=== Exercise material ===
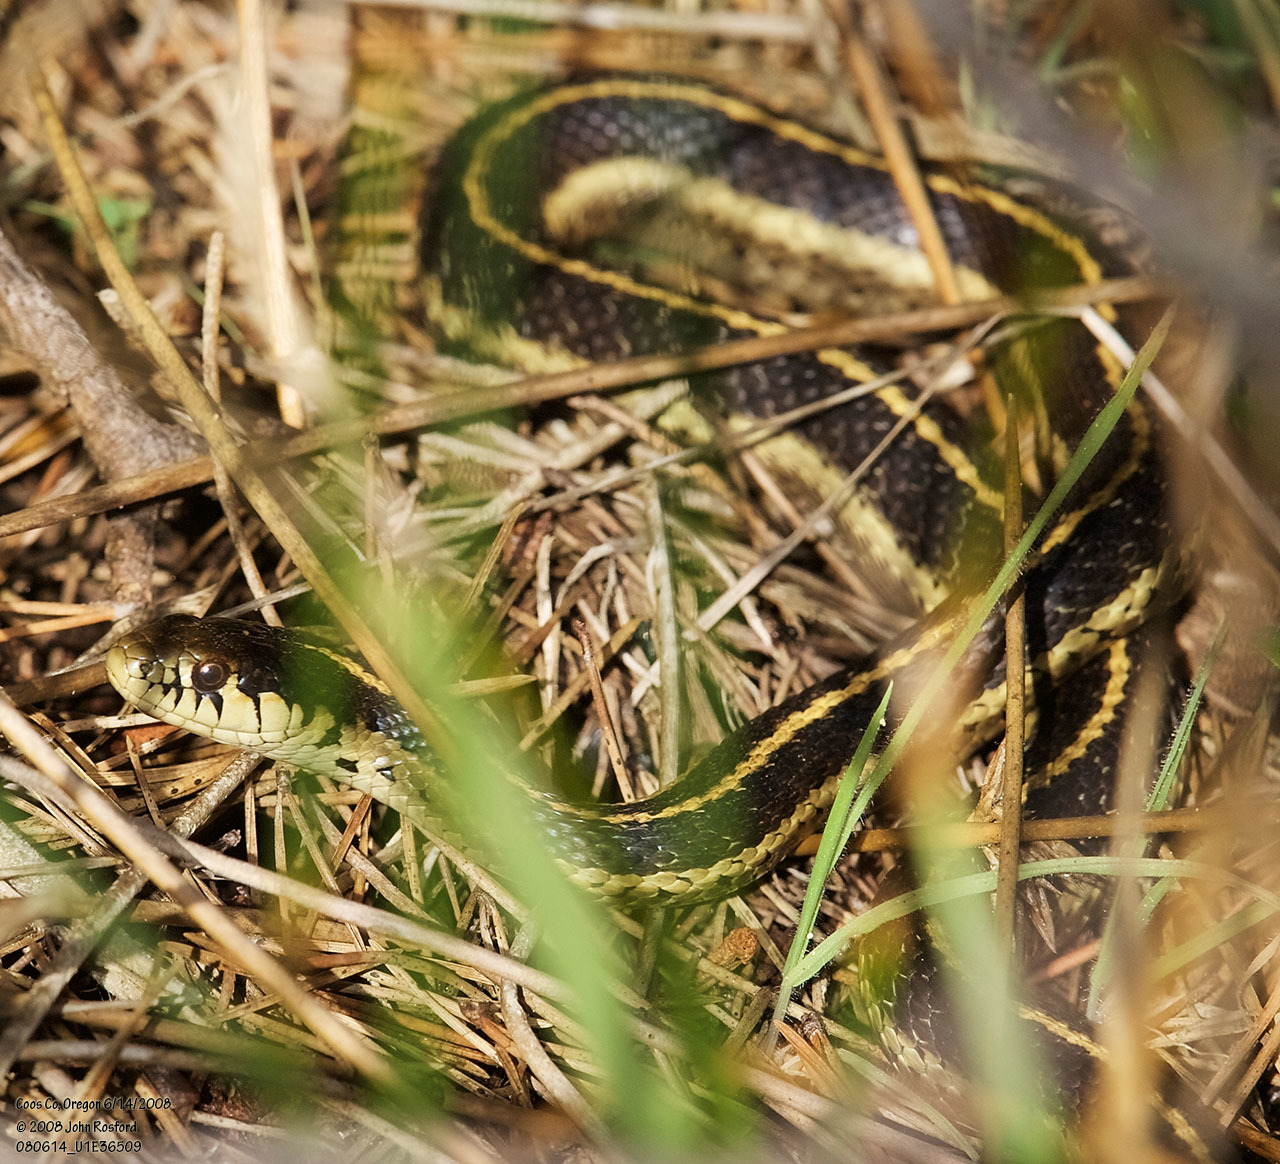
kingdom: Animalia
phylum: Chordata
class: Squamata
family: Colubridae
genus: Thamnophis
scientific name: Thamnophis elegans
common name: Western terrestrial garter snake
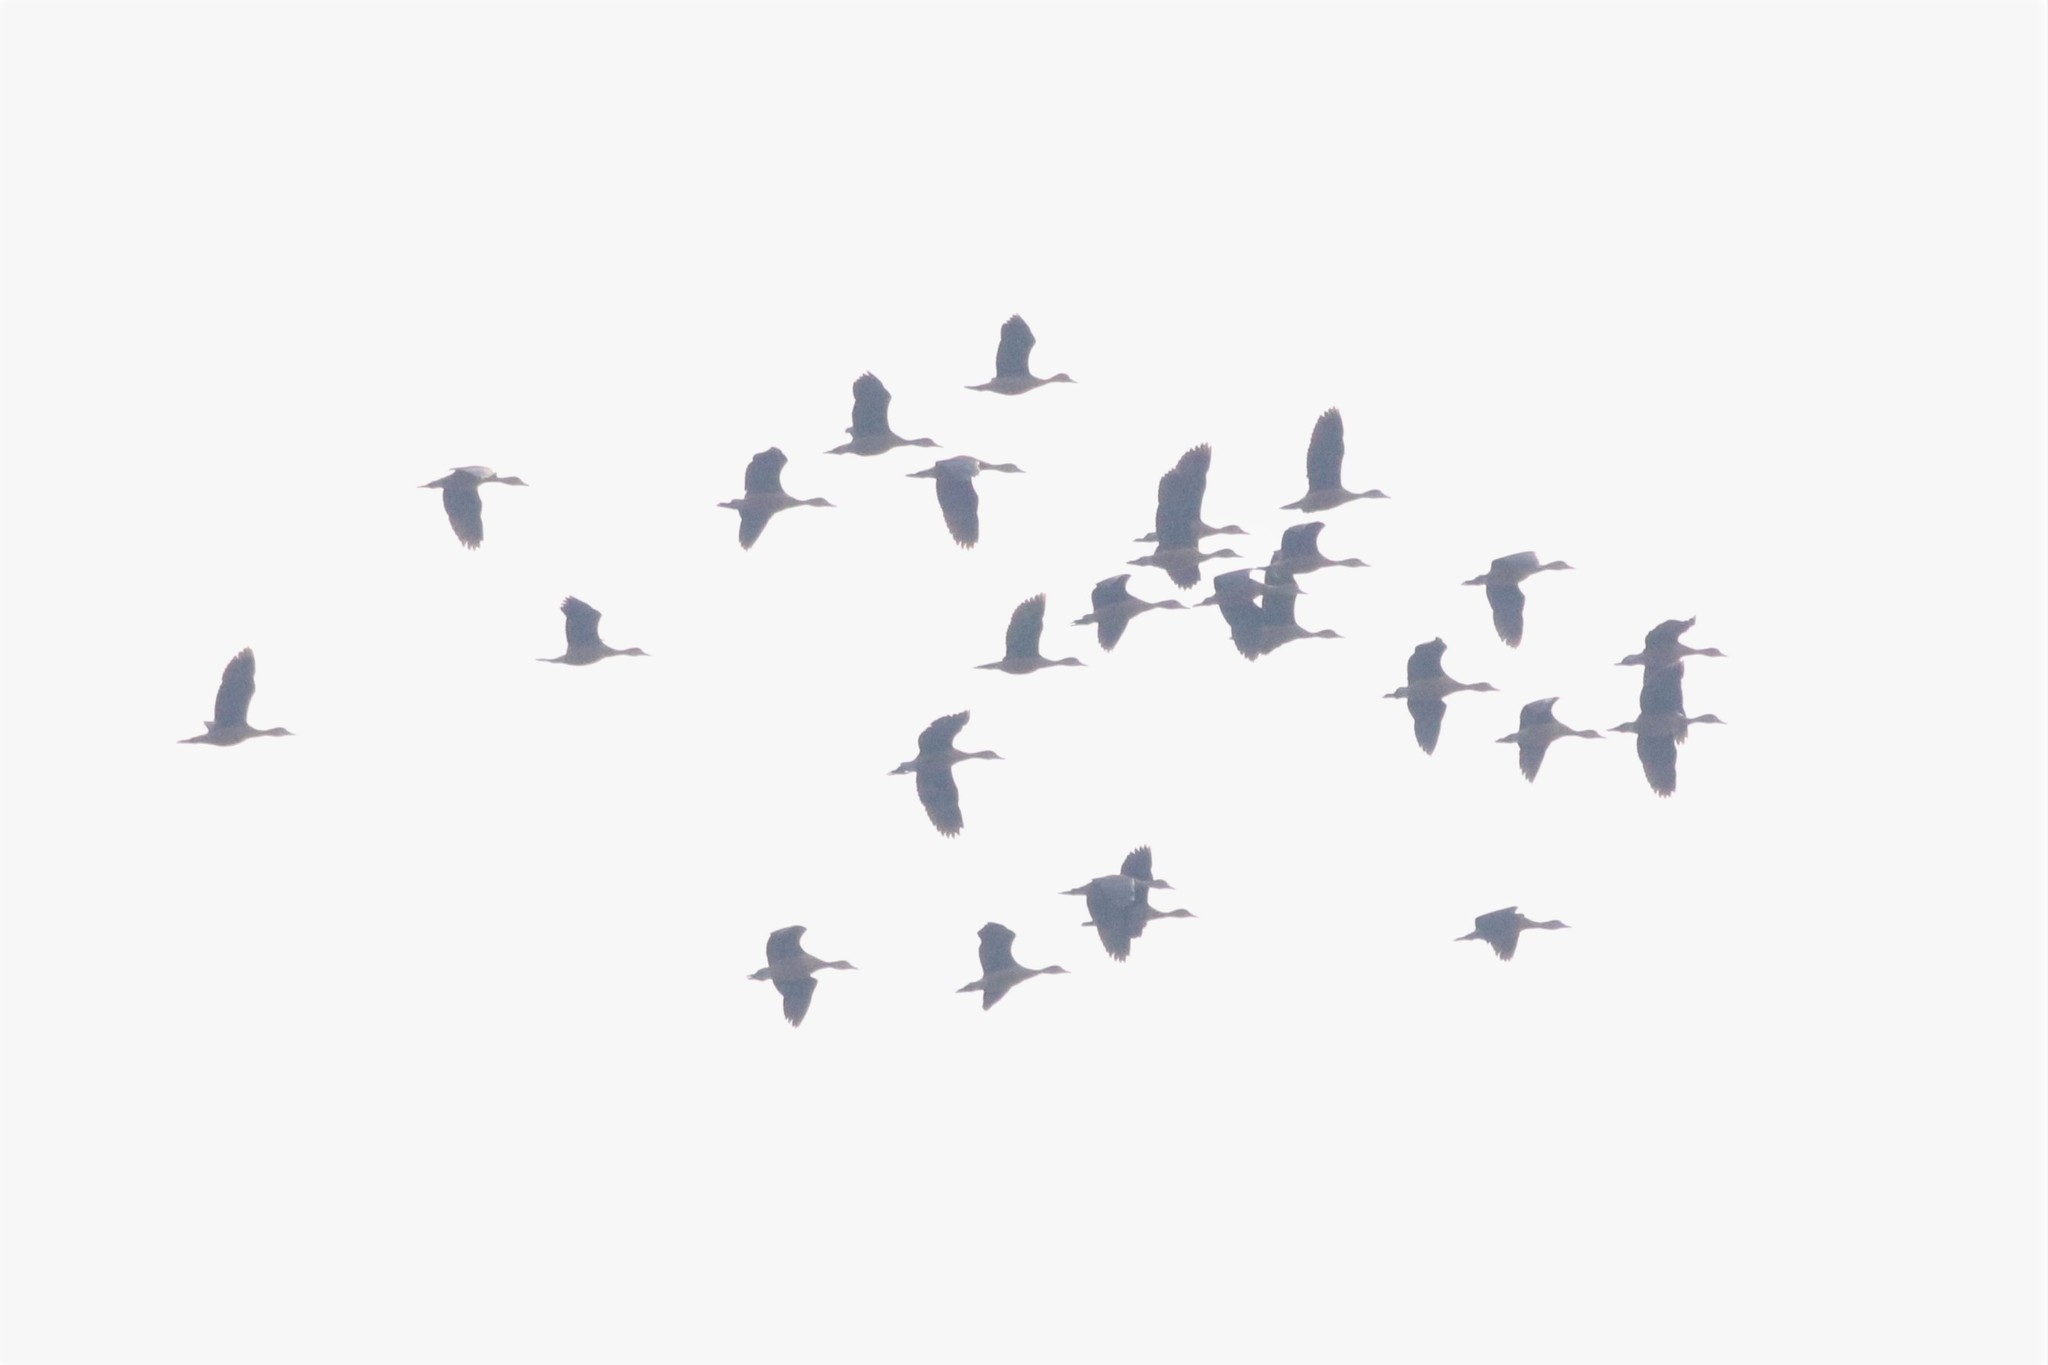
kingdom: Animalia
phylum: Chordata
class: Aves
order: Anseriformes
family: Anatidae
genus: Dendrocygna
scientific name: Dendrocygna javanica
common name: Lesser whistling-duck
===
## Problem details
Turn the material into a Markdown table with the columns Number and Text, one line per row, starting with the line with "family: Colubridae" and going on through the end of the material. Leave out blank lines and the pictures.

## Response to this exercise
| Number | Text |
|---|---|
| 1 | family: Colubridae |
| 2 | genus: Thamnophis |
| 3 | scientific name: Thamnophis elegans |
| 4 | common name: Western terrestrial garter snake |
| 5 | kingdom: Animalia |
| 6 | phylum: Chordata |
| 7 | class: Aves |
| 8 | order: Anseriformes |
| 9 | family: Anatidae |
| 10 | genus: Dendrocygna |
| 11 | scientific name: Dendrocygna javanica |
| 12 | common name: Lesser whistling-duck |